Human neural stem cells (hNSCs) possess an enormous potential to be utilized in novel cell-replacement therapies for neurodegenerative diseases and injuries. The hNSCs are a renewable source of cells with the capacity to generate the major cell types of the central nervous system (CNS). However, the translational potential of cell-based therapy is constrained due to the limited availability of scalable methods to rapidly expand numbers of stem cells in vitro. Here, we investigated the possible synergistic effect of oxygen concentration and substrate composition on hNSC growth.
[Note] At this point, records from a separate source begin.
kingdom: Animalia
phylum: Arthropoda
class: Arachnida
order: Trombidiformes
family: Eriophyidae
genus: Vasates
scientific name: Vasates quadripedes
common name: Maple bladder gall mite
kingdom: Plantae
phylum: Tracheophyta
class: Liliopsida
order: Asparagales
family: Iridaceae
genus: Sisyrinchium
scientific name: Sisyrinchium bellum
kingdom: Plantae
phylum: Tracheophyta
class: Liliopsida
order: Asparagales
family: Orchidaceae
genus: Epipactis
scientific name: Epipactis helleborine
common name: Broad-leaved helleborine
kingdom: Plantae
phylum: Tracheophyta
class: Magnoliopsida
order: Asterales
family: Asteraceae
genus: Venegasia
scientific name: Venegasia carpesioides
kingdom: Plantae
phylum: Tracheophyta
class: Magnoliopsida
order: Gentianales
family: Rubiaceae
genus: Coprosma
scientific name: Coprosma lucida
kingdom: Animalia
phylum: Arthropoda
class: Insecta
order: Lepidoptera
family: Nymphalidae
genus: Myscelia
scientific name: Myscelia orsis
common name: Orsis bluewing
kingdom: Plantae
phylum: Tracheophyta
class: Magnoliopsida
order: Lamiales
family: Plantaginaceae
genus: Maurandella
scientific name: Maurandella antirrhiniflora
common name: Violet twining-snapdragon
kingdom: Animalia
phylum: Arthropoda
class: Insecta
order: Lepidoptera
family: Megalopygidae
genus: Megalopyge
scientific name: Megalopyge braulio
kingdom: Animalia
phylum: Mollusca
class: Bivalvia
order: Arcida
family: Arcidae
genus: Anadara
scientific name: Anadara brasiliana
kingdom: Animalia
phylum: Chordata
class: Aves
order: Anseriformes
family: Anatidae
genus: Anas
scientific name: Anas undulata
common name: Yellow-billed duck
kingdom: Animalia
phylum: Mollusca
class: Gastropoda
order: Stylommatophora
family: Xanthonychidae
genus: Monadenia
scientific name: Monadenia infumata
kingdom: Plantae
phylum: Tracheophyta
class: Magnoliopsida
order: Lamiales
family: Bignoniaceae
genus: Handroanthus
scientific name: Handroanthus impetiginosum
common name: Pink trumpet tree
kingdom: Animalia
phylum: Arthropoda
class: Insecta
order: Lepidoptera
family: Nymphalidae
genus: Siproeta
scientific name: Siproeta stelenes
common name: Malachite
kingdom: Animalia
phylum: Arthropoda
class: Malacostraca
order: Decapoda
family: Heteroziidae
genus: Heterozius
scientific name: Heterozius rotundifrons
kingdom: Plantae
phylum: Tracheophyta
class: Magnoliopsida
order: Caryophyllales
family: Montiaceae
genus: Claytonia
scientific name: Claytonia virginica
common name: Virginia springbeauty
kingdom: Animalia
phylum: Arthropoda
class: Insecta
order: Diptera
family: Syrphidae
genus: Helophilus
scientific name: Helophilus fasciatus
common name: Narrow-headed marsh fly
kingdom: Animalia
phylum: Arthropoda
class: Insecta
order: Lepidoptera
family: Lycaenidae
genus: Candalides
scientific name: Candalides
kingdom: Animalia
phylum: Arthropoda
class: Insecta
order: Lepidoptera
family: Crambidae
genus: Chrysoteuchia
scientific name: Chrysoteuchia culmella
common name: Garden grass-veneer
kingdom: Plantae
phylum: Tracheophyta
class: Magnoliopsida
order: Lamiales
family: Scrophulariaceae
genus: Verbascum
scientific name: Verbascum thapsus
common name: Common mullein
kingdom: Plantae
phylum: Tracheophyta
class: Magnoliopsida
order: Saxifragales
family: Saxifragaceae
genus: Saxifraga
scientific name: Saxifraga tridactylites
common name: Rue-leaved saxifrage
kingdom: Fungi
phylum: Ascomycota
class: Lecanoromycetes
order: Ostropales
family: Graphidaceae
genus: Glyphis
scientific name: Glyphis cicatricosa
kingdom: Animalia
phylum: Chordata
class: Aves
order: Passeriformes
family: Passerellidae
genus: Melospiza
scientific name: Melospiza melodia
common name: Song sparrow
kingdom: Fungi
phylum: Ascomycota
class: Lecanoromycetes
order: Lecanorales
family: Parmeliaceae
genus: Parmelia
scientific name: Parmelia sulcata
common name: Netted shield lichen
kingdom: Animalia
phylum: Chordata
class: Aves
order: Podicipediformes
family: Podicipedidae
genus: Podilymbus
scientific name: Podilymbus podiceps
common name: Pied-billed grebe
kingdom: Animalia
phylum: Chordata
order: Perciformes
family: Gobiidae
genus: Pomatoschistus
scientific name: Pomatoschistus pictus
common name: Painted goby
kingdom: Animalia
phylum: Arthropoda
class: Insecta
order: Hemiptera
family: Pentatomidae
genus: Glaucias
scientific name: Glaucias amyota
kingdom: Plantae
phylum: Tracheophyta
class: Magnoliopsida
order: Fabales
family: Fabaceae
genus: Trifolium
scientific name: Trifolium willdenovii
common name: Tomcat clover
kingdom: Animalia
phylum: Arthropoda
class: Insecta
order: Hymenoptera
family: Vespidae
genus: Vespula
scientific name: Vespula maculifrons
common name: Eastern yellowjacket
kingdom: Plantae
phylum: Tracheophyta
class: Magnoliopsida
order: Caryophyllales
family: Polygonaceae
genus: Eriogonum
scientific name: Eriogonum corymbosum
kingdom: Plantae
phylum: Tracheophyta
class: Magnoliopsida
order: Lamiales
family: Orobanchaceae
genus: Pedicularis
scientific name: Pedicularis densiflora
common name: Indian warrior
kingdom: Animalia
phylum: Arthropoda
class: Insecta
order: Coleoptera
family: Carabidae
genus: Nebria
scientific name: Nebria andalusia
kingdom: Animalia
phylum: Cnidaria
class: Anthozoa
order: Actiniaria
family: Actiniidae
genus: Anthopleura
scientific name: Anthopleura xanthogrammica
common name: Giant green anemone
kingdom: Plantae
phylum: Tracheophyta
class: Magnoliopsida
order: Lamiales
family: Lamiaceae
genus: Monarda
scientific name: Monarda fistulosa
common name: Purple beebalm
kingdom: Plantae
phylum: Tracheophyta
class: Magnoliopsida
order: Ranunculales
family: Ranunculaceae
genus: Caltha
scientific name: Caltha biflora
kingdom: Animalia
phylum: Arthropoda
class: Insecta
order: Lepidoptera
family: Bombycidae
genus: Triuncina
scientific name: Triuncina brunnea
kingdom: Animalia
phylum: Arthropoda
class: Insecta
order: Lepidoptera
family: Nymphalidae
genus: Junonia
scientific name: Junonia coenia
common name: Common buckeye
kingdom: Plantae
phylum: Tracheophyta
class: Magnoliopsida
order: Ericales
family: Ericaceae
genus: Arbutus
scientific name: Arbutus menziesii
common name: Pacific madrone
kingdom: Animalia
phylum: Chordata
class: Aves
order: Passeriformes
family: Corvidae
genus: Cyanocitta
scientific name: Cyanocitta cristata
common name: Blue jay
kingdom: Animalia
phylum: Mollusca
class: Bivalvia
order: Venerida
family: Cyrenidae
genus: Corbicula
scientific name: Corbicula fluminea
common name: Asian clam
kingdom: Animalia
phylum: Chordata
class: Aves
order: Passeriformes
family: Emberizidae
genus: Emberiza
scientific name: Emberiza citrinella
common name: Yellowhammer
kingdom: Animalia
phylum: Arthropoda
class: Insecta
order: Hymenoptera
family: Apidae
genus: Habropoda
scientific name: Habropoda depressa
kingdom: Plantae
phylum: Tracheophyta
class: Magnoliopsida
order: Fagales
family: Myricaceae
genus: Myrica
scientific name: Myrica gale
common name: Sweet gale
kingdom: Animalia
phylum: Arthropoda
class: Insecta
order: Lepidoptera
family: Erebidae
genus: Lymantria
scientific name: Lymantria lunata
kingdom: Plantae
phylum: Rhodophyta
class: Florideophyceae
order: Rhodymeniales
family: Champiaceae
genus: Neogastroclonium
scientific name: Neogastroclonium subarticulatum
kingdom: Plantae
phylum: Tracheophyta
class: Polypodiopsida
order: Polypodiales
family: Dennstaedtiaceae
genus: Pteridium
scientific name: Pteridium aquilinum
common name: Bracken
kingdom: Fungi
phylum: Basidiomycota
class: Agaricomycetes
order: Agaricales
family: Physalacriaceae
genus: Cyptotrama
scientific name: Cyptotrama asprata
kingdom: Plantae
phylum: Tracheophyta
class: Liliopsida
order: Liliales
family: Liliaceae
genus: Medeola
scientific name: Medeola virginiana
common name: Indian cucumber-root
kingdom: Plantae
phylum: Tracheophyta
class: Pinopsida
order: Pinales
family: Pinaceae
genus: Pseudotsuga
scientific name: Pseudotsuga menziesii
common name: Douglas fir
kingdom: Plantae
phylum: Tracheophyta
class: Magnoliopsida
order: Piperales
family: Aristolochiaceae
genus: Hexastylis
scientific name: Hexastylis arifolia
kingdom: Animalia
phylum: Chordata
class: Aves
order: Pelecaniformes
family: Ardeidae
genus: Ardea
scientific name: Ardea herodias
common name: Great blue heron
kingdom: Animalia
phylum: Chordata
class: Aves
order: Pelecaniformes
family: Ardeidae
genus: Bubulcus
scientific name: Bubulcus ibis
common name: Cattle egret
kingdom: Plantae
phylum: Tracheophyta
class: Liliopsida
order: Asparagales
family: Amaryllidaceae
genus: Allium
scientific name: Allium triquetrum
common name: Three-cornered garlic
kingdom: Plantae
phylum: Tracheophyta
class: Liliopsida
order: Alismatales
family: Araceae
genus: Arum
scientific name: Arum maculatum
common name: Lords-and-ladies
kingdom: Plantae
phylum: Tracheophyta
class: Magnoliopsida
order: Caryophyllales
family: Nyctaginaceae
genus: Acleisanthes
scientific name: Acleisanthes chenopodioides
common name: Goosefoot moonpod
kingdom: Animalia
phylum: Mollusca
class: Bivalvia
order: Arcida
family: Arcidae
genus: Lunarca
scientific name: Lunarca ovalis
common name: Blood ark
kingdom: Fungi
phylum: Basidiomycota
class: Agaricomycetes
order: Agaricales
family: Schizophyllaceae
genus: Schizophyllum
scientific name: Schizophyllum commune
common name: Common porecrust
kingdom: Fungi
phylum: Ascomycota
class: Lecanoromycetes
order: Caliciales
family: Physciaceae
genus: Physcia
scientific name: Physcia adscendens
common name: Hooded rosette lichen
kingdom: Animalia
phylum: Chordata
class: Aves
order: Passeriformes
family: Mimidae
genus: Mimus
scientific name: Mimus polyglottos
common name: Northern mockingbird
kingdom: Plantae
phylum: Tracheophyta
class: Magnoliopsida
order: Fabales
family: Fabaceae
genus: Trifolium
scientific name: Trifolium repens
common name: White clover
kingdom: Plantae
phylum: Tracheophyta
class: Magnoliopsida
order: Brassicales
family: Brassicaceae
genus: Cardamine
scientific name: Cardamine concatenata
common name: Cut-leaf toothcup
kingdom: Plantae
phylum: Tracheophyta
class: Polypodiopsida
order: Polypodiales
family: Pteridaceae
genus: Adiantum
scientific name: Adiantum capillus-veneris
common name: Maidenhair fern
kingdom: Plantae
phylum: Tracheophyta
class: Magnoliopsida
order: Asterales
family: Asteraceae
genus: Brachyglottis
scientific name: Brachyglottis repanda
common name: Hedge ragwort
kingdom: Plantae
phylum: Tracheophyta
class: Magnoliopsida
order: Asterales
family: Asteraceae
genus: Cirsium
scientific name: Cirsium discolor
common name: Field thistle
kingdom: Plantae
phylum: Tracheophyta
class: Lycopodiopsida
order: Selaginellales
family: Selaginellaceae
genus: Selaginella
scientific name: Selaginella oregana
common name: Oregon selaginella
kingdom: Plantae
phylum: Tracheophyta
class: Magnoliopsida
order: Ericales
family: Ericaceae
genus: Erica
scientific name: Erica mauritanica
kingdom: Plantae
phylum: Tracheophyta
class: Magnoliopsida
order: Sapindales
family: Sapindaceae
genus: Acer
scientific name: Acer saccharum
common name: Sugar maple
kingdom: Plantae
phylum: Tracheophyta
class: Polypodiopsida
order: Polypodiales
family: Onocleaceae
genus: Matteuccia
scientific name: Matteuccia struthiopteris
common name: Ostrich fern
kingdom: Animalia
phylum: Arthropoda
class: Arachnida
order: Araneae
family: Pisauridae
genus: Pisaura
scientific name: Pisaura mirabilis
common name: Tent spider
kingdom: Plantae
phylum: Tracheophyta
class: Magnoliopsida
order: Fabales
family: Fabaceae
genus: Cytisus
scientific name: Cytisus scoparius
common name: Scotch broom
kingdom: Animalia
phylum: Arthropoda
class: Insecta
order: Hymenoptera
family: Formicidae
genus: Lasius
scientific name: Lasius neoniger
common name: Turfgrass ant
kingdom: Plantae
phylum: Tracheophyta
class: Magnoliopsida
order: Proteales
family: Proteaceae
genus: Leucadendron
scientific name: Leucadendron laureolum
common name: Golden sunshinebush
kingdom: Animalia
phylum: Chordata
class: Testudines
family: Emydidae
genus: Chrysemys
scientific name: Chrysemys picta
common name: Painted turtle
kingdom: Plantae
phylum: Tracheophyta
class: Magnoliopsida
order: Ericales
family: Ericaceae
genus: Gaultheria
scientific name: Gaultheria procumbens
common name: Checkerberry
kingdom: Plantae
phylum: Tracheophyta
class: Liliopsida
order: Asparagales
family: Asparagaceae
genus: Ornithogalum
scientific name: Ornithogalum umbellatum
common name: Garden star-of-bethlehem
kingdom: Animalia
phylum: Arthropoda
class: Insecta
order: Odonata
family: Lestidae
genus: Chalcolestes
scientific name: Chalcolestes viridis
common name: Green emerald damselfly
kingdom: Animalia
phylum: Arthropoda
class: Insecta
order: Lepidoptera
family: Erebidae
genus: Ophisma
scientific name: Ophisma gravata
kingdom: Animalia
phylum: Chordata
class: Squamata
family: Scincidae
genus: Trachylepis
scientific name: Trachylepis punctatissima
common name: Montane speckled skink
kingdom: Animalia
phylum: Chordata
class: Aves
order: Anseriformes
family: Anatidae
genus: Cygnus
The hNSCs were cultured on six different substrates (i.e., collagen I, collagen IV, poly-L-ornithine, fibronectin, laminin, and Matrigel) under normoxic (21% oxygen concentration) and hypoxic (3% oxygen concentration) conditions and then total cell numbers were determined after 2 and 4 d. The percentages of cells undergoing proliferation (EdU⁺) and apoptosis (TUNEL⁺) varied with culture conditions, with a synergistic interaction between Matrigel substrate and hypoxia that resulted in the greatest number of hNSCs after 4 d compared to other conditions. These findings inform new methods to scale up NSC production by identifying potential substrate biomaterial design criteria as well as culture conditions that favor the generation of larger numbers of undifferentiated cells.